「iPhone 5s」で若年層を取り込んだY!mobile――SIMフリー戦略や「Y」との連携はどうなる?(2/3 ページ)

» 2016年04月27日 11時53分 公開
[石野純也ITmedia]

端末ラインアップは「松竹梅ぐらいにしたい」

―― SIMフリー端末が、Y!mobile(ソフトバンク)の周波数帯に対応することも増えました。こうした点は、メーカーさんとお話しているのでしょうか。

寺尾氏 もちろん、メーカーさんもお話にきます。ただ、どちらかというと、グローバルで入っているチップセットやアンテナ(が最初からソフトバンクの周波数帯に対応している)の影響も大きいですね。

―― 逆に、Y!mobileの端末はどのようなラインアップになっていくのでしょうか。

寺尾氏 コモディティ化が進んでいる中で、それほど大きな差は出せません。多少CPUが速かったりはありますが、今、PCを買ってもそんなに大きな差はありませんよね。そうしたことを考えると、今後は安心して使っていただけるかどうかが大きなポイントになると思います。

 そのうえで、価格があります。メーカーさんから直接流通するといろいろなところで流通マージンが乗り、ロットもそこまで出ないとなると、結果としてそこまで安くできません。それを、われわれならボリュームをまとめることで安くできる。ピカピカのフラッグシップにはなりませんが、安心して使っていただけて、なおかつ安いものをそろえていければと思っています。
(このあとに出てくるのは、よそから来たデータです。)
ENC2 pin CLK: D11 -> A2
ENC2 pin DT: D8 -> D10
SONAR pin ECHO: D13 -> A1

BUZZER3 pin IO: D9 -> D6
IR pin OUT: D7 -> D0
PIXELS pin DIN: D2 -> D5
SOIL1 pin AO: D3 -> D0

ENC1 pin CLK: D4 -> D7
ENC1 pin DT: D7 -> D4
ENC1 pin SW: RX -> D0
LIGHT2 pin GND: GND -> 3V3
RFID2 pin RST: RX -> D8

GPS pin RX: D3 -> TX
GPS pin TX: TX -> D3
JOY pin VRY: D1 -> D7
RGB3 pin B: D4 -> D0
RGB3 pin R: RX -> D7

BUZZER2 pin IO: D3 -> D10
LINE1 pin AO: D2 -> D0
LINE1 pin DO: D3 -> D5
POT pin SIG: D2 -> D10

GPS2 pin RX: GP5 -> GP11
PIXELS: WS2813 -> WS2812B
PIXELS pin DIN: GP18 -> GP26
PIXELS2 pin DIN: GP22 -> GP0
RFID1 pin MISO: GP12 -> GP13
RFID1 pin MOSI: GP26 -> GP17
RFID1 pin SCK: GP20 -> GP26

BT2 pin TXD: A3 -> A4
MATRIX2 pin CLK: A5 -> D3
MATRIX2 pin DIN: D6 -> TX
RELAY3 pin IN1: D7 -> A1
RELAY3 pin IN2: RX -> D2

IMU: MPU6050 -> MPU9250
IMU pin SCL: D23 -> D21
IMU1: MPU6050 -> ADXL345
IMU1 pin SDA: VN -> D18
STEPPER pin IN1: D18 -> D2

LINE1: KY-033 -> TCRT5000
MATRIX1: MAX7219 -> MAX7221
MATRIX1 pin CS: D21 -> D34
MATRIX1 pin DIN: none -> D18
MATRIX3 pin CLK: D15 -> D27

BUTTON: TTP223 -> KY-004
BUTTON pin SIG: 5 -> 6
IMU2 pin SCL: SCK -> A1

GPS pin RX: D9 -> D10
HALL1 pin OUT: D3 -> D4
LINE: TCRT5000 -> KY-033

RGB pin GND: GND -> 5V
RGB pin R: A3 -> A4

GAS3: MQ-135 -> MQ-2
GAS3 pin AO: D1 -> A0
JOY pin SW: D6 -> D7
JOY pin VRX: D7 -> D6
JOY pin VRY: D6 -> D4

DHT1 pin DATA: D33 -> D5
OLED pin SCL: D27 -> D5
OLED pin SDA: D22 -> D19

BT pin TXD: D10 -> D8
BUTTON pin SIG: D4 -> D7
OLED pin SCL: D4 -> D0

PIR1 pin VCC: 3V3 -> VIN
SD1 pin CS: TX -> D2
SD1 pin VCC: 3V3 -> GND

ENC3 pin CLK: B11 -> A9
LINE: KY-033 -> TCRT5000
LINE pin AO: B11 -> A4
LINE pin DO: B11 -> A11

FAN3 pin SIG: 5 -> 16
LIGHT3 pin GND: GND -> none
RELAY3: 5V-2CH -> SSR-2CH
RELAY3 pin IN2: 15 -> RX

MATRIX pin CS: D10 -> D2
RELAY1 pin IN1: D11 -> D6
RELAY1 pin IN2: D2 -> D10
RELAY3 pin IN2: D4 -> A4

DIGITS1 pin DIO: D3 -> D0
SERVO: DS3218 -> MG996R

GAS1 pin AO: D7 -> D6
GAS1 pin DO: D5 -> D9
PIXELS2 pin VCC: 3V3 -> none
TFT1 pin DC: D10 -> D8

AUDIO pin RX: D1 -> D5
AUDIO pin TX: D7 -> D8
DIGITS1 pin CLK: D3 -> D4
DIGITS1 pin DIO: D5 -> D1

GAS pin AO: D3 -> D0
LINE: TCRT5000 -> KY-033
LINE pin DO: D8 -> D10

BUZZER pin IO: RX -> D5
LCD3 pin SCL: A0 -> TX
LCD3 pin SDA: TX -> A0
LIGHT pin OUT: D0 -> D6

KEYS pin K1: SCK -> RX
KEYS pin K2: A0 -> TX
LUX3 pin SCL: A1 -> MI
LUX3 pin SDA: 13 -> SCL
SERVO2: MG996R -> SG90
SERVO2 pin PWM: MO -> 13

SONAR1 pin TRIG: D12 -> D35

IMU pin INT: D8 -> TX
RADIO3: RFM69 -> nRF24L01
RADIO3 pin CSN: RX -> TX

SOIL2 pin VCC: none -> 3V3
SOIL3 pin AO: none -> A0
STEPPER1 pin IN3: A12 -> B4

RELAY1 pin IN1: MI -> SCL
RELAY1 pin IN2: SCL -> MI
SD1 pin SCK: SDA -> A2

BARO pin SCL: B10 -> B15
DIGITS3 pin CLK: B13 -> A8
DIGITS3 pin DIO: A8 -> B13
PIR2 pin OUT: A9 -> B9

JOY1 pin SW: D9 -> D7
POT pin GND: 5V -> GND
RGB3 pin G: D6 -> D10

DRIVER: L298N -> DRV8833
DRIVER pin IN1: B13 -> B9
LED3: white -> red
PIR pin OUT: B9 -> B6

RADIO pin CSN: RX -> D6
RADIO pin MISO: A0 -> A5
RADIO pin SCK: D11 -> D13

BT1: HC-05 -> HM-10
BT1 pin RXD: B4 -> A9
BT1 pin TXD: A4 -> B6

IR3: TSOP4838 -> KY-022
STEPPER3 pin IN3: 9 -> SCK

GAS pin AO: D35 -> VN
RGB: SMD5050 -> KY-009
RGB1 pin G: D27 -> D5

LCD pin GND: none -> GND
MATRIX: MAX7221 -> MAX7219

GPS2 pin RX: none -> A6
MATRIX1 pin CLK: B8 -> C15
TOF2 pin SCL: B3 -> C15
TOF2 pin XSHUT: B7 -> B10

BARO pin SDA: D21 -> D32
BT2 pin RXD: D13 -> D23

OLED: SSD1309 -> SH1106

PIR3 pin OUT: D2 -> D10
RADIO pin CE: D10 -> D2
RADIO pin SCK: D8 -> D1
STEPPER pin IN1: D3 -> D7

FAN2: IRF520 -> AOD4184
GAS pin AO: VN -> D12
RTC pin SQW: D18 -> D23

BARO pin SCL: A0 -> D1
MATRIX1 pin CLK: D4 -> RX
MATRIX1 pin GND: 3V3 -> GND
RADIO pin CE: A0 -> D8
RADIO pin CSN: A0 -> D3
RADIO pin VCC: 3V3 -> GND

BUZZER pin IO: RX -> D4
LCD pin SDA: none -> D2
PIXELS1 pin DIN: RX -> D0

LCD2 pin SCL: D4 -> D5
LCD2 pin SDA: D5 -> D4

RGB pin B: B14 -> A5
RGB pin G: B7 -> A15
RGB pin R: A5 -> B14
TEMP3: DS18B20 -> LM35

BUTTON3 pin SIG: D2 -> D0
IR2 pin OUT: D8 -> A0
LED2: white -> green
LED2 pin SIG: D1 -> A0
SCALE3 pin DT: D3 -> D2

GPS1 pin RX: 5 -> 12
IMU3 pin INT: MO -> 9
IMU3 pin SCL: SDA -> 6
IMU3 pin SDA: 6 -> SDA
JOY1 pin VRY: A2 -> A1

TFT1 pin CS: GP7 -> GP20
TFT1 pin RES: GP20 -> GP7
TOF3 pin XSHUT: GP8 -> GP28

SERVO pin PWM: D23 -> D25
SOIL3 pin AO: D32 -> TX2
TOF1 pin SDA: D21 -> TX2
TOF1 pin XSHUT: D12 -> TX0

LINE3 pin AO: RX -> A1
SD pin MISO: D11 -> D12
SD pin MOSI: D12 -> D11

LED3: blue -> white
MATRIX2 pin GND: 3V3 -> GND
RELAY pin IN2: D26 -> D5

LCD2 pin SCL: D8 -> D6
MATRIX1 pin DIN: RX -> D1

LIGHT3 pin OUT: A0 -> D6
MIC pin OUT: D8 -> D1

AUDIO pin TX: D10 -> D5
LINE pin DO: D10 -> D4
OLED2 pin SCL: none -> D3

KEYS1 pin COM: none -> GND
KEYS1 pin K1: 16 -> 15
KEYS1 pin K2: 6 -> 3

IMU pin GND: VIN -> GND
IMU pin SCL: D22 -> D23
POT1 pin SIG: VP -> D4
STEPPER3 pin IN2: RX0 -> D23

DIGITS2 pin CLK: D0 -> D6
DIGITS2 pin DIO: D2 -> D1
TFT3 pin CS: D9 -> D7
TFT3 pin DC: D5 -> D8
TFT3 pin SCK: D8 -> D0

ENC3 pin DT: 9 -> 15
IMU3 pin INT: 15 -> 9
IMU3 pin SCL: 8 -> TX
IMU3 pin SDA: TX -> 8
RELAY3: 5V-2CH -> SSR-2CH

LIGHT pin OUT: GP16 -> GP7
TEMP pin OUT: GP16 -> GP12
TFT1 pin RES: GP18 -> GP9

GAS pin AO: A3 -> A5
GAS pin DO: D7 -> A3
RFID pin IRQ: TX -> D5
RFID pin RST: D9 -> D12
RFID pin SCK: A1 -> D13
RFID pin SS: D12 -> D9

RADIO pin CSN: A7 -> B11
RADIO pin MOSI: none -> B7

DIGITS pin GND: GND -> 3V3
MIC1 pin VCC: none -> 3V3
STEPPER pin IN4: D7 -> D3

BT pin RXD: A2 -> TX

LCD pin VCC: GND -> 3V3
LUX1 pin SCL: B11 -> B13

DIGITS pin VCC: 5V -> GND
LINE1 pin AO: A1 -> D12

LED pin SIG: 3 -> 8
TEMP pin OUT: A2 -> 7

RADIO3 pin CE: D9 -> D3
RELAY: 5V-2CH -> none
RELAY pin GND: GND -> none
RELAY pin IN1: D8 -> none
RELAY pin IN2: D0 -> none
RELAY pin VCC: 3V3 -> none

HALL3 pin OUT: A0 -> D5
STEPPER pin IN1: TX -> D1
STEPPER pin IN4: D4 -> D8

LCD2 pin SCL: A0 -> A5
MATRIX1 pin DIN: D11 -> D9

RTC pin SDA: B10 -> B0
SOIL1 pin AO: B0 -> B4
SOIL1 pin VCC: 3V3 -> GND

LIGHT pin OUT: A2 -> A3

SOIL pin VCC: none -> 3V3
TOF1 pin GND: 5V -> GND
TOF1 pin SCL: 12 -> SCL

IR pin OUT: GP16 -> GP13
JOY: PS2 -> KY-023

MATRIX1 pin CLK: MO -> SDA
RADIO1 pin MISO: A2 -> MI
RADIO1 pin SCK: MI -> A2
 ただ、物事は難しすぎると選んでもらえない傾向が強くなります。ですから、端末も必ず松竹梅ぐらいにしたい。今は、松竹梅+iPhoneになってますが(笑)。価格とクオリティのバランスは取るようにしていますから、それに応じて選んでいただければと思います。

―― 逆に、今のSIMフリー端末は、寺尾さんから見てどうですか。その中からY!mobileに採用するというようなことはありますか。

寺尾氏 ビックリするような差はないですね。それ以上に、クオリティのリスクは気になります。もちろん、窓はいつもオープンにしていますが、お客さまが安心して2年間使えるクオリティは担保しなければなりません。

 大手やMVNOとの戦いを考えると、やはりそこに行きつきます。われわれに直さなければいけないことももちろんありますが、お客さんが2年間満足して使い続けられることは大命題です。

 せっかく入っていただいても、店頭で嫌な思いをしたら、お客さんは2年後にやめてしまう。そこをどう思っていただけるか。不満がなければ、解約する理由もなくなりますからね。

Y!mobile3周年に向けてYahoo!との連携も仕掛ける

―― 価格や端末では“らしさ”が出ている一方で、Y!mobileの“Y”が、最近ちょっと弱いような気もします。

寺尾氏 そこは、こうご期待です。パケットマイレージを始めるときに、メールアドレスを取っていますが、それはYahoo!のログインアドレスそのものです。2年間地味にやって、見えないところでの連携は相当進んでいます。Yahoo!でこれからやるサービスも、全部その上に乗ってくる。そういうものを、2年間かけて構築しました。

 最初は店頭でアシストしながらでしたが、最近はお客さん自身でYahoo!と連携していただけるようにもなってきました。時間はかかりましたが、これで次のフェーズに入れます。夏にわれわれの会社(ブランド)は3周年です。会社が変わって今に至るので、何が3周年かはよく分かりませんが(笑)、そういったことも3周年に向けて仕込んでいます。

―― 上位レイヤーとの連携ですが、MVNOでは特定のサービスやアプリの通信料を無料にするということも行われています。新しいところではLINE MOBILEもありますが、Yahoo!を無料にということは考えなかったのでしょうか。

寺尾氏 常に検討はしていますが、そうすることが本当にいいのかが分かりません。ネットの中立性など、難しい議論は取りあえず置いておいたとしても、お客さんから見てどうなのか。というのも、Yahoo!もLINEも、お客さんから見ればもともとタダというイメージで、さらにその通信料がタダといったところで、本当に伝わるのかが疑問です。

 Yahoo!をタダにしようというのはシナジーを検討していたころからありましたが、これも1GB(のデータ容量を)増量してあげれば全て解決する(笑)。動画をタダというのだと、また話は別ですが。一方で、(電子書籍を)1冊売ったらデータ料を含めていくらというビジネスモデルもあってもいいと思いますし、そういうことができるのがビジネスのパラダイムシフトです。例えば動画が1本300円なり500円なりで、その中にデータ通信料まで含まれているというのはいいと思いますね。